1. Field of the Invention
The present invention is related to booting a computer system from backup, and more particularly, to working with backed up data without restoration of the data to the data storage device of computer system. The present invention is also related to writing data to the backup, which can be stored on a hard disk drive, a CD/DVD writeable/rewritable disk, on a flash drive, or on a network data storage device; to an incremental backup, or to any type of the writable data storage device.
2. Description of the Related Art
Conventionally, a backup is a copy of data of the data storage device. A copy of the data can be used to restore the original state of the data storage device after a data loss event, such as computer system failure. In general, backups are used for two purposes: for restoring a computer system to a previous state, and for restoring selected files from backup.
After a file system failure, for example, the computer system cannot be started. In this case, it is necessary to boot up the computer from the other bootable media, such as a bootable CD/DVD, to restore the file system or install the OS and the necessary software on the computer system, or both.
In this case, the CD/DVD can contain software for installing an OS or a previously backed up state of the data storage device of the computer system. In each of these cases, it takes some time to restore operation of the computer system. In corporate networks, a typical server can have 200-500 Gigabytes (or, frequently, much more than that) of data. With a transfer rate up to 100 Megabytes per second over a network, it would take over 2,000 seconds to transfer all the data from the backup storage to the server's local storage. This assumes that the entire network bandwidth is available for this process. Frequently, this is not the case, since only a fraction of the bandwidth may actually be available at any given time for restoring the files from backup. In practice, such transfers of data from backup to the server can take many hours.
Also, even 2,000 seconds of downtime is an extremely long time, particularly for many mission-critical applications. For example, if the server in question is a web server that handles customer requests or sales, a period of 20-40 minutes of downtime can result in substantial lost sales.
But if data from the backup cannot be restored to the data storage device, or if the user wants to work with the data in the backup, but does not want to restore a computer using that data (for example, when the data storage device is corrupted and must be replaced, but another data storage device is not available now, or when the computer system has no data storage device and works via a network with a file system that is installed on the other computer system, such as server), then the storage media with the backup and the additional environment can be used, which provides the computer system working with the backup a data storage media from which it can be rebooted.

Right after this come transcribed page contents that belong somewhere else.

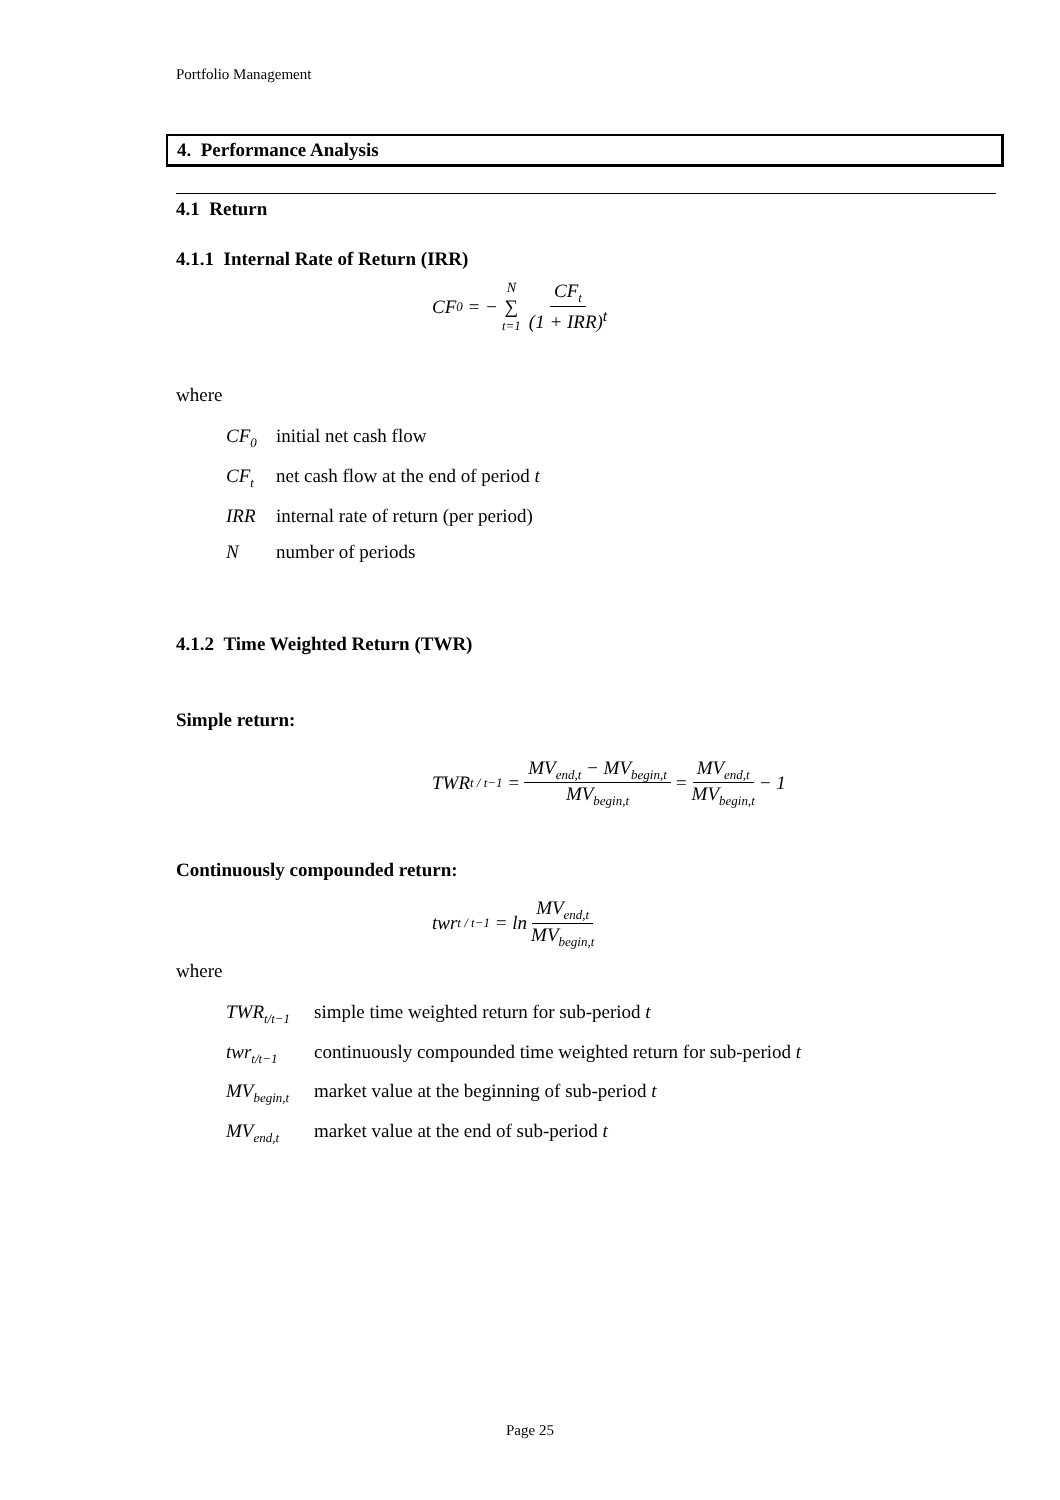Portfolio Management
4. Performance Analysis
4.1 Return
4.1.1 Internal Rate of Return (IRR)
CF<sub>0</sub> = − N ∑ t=1 CF<sub>t</sub> (1 + IRR)<sup>t</sup>
where
CF<sub>0</sub> initial net cash flow
CF<sub>t</sub> net cash flow at the end of period t
IRR internal rate of return (per period)
Nnumber of periods
4.1.2 Time Weighted Return (TWR)
Simple return:
TWR<sub>t / t−1</sub> = MV<sub>end,t</sub> − MV<sub>begin,t</sub> MV<sub>begin,t</sub> = MV<sub>end,t</sub> MV<sub>begin,t</sub> − 1
Continuously compounded return:
twr<sub>t / t−1</sub> = ln MV<sub>end,t</sub> MV<sub>begin,t</sub>
where
TWR<sub>t/t−1</sub> simple time weighted return for sub-period t
twr<sub>t/t−1</sub> continuously compounded time weighted return for sub-period t
MV<sub>begin,t</sub> market value at the beginning of sub-period t
MV<sub>end,t</sub> market value at the end of sub-period t
Page 25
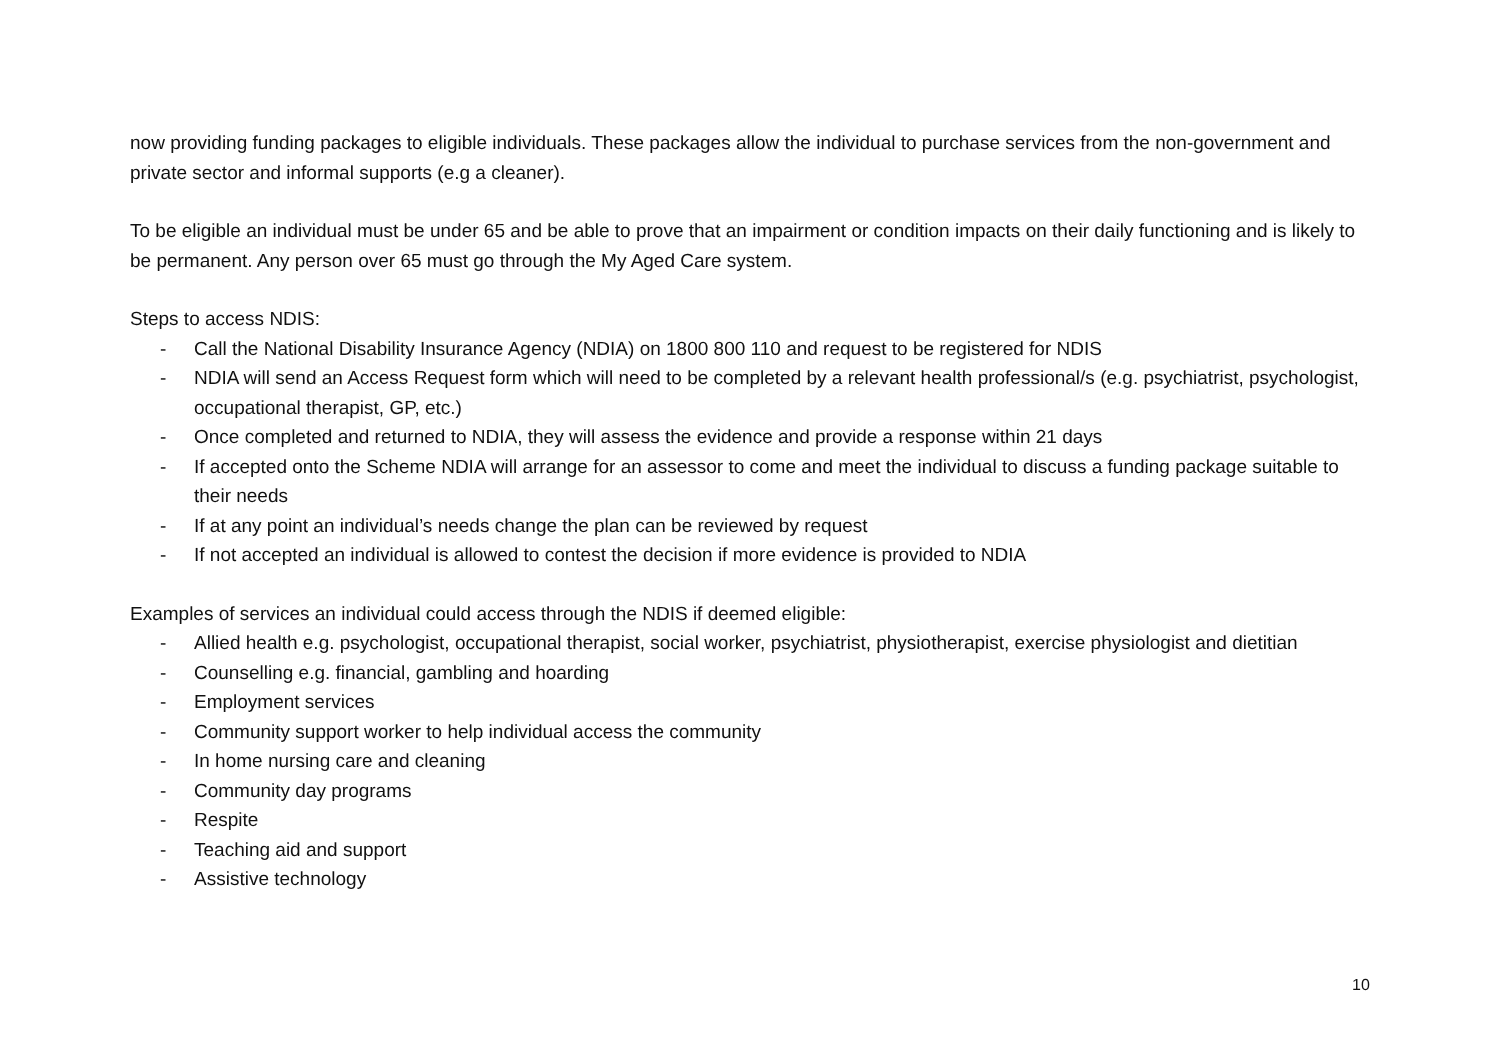now providing funding packages to eligible individuals. These packages allow the individual to purchase services from the non-government and private sector and informal supports (e.g a cleaner).
To be eligible an individual must be under 65 and be able to prove that an impairment or condition impacts on their daily functioning and is likely to be permanent. Any person over 65 must go through the My Aged Care system.
Steps to access NDIS:
- Call the National Disability Insurance Agency (NDIA) on 1800 800 110 and request to be registered for NDIS
- NDIA will send an Access Request form which will need to be completed by a relevant health professional/s (e.g. psychiatrist, psychologist, occupational therapist, GP, etc.)
- Once completed and returned to NDIA, they will assess the evidence and provide a response within 21 days
- If accepted onto the Scheme NDIA will arrange for an assessor to come and meet the individual to discuss a funding package suitable to their needs
- If at any point an individual’s needs change the plan can be reviewed by request
- If not accepted an individual is allowed to contest the decision if more evidence is provided to NDIA
Examples of services an individual could access through the NDIS if deemed eligible:
- Allied health e.g. psychologist, occupational therapist, social worker, psychiatrist, physiotherapist, exercise physiologist and dietitian
- Counselling e.g. financial, gambling and hoarding
- Employment services
- Community support worker to help individual access the community
- In home nursing care and cleaning
- Community day programs
- Respite
- Teaching aid and support
- Assistive technology
10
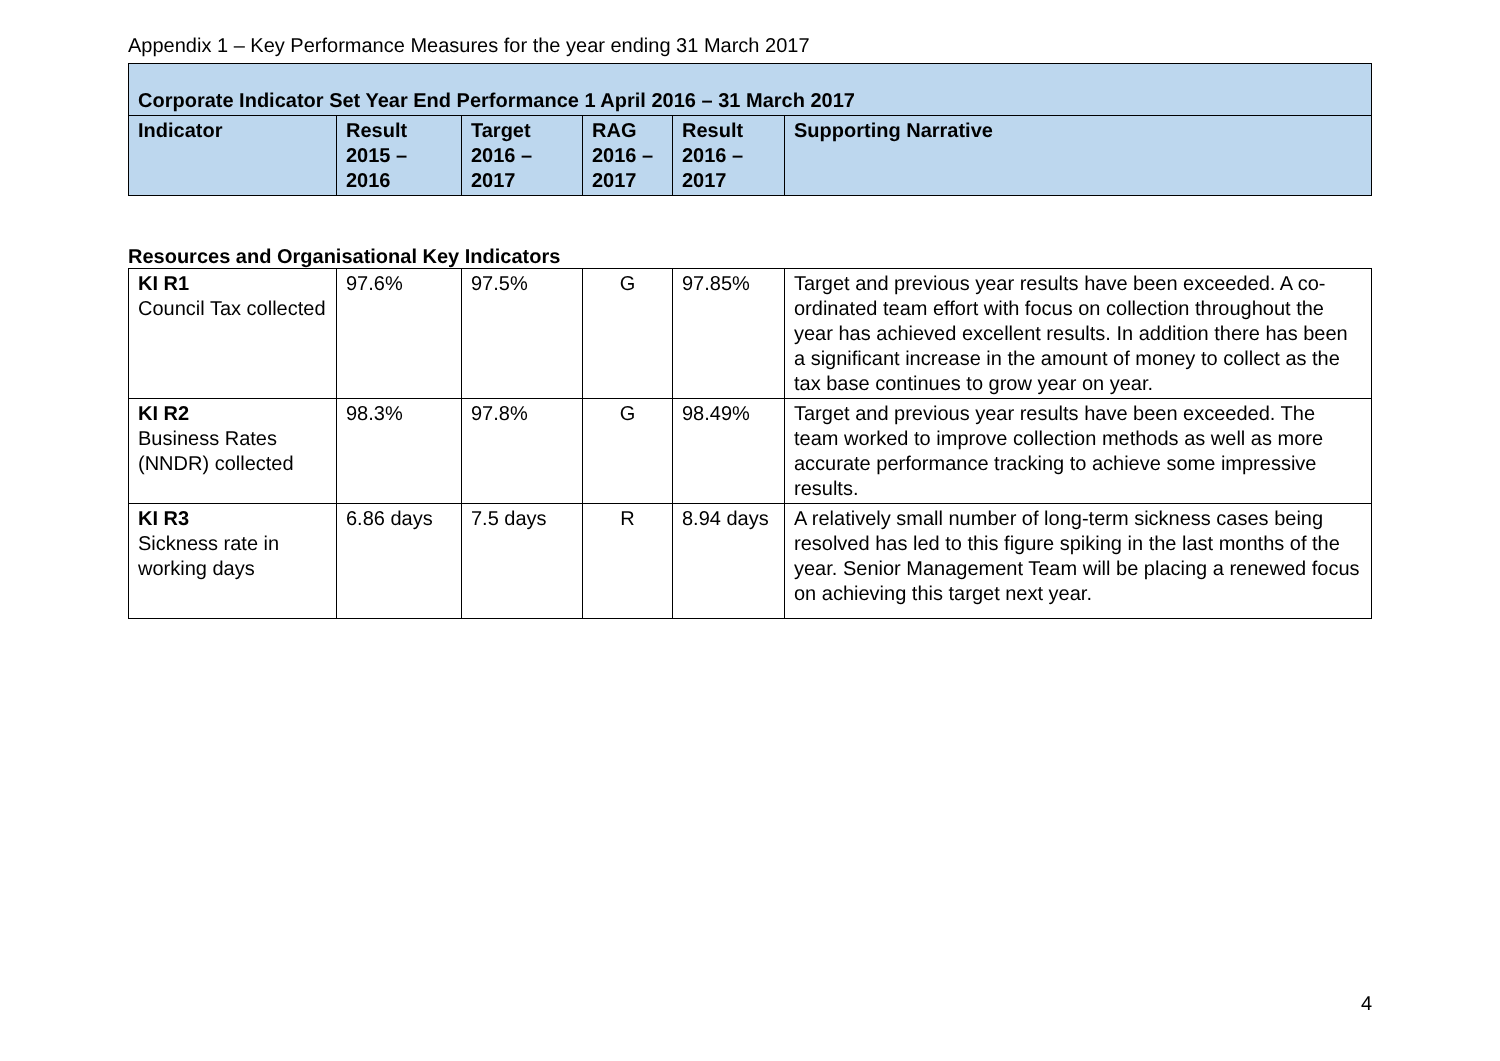Appendix 1 – Key Performance Measures for the year ending 31 March 2017
| Corporate Indicator Set Year End Performance 1 April 2016 – 31 March 2017 | | | | | |
| --- | --- | --- | --- | --- | --- |
| Indicator | Result 2015 – 2016 | Target 2016 – 2017 | RAG 2016 – 2017 | Result 2016 – 2017 | Supporting Narrative |
Resources and Organisational Key Indicators
| KI R1 Council Tax collected | 97.6% | 97.5% | G | 97.85% | Target and previous year results have been exceeded. A co-ordinated team effort with focus on collection throughout the year has achieved excellent results. In addition there has been a significant increase in the amount of money to collect as the tax base continues to grow year on year. |
| KI R2 Business Rates (NNDR) collected | 98.3% | 97.8% | G | 98.49% | Target and previous year results have been exceeded. The team worked to improve collection methods as well as more accurate performance tracking to achieve some impressive results. |
| KI R3 Sickness rate in working days | 6.86 days | 7.5 days | R | 8.94 days | A relatively small number of long-term sickness cases being resolved has led to this figure spiking in the last months of the year. Senior Management Team will be placing a renewed focus on achieving this target next year. |
4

In other words, there is a need in the art to boot the computer system using the data in a previously created backup, read the data from the backup as if from the usual data storage device, write data both to the backup, if it is located on the writeable data storage device, and to the incremental backup, and to the any writeable data storage device, such as CD/DVD writeable/re-writeable disk, hard disk drives, flash drives, tapes, network data storage devices, and others.